The National Plan for School Improvement released with the 2013-14 Commonwealth Budget has the potential to signficantly lift educational outcomes across Australia and is therefore one of the positives of this Budget. But I’m skeptical of the Government’s stated ambition for:

Australia to be placed in the top five countries internationally in reading, mathematics and science by 2025

No matter how much extra funding we direct to the school system, I have no confidence that this ambition will be achieved by 2025. We are simply too far behind leading countries, as discussed in this insightful article at the Conversation last year:

Latest tests show PM’s 2025 education goal is in doubt

It is odd that the Commonwealth would commit to a highly ambitious target in an area in which State Governments play a much greater role than the Commonwealth. Also, the Commonwealth should be well aware of the failure to reach a previous ambitious education policy target – the so-called Finn target from 1991 that, by 2001, 95% of 19 year olds would have either finished year 12, completed a post-school qualification or be enrolled in education and training. Regrettably, Australia missed this target by nearly 10 percentage points (see this University of Tasmania paper on Youth Participation in Education).

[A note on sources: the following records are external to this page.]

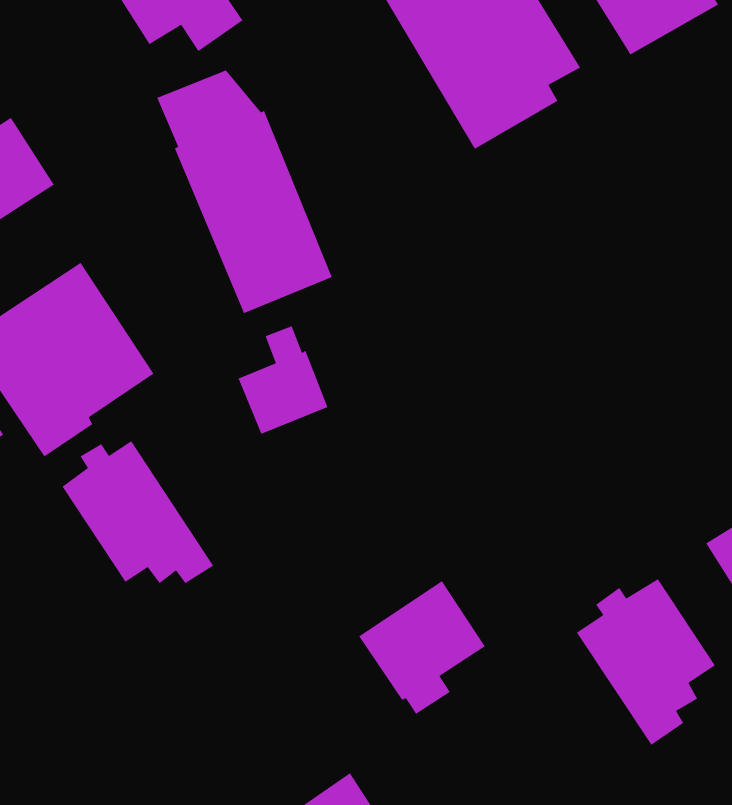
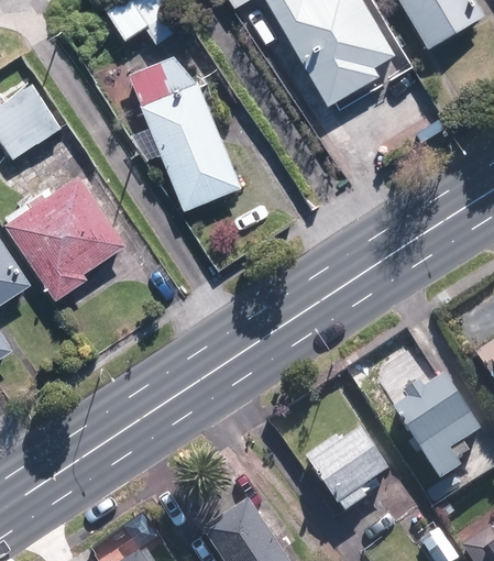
building: [237,325,328,435] -> none
building: [62,440,214,584] -> none
building: [358,580,486,715] -> [308,427,388,512]

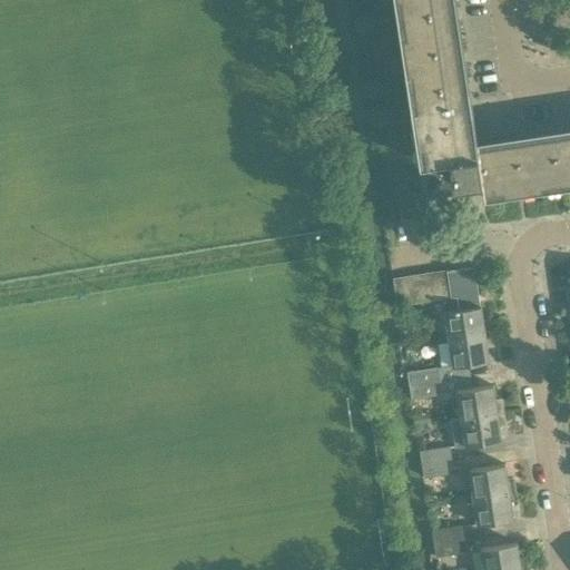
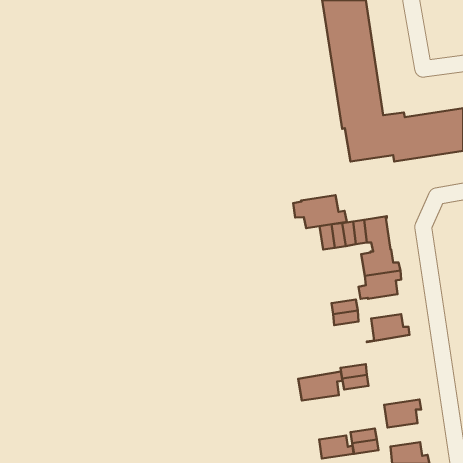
building: none -> [293,195,347,228]
building: [450,412,504,448] -> [298,372,343,401]
building: [466,465,514,498] -> none
building: none -> [319,436,354,459]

I don’t know what else to say about the 2013-14 Budget other than that the $4.1 billion for the Bruce Highway is good news for Queensland. Unfortunately the Budget overall is a depressing document. It reveals that our medium-term fiscal strategy has failed and that we may end up like many of our OECD peers in a permanent state of deficit. Given the Government failed to meet its previous firm commitment to a surplus in 2012-13, it is difficult to believe any new commitment to future surpluses.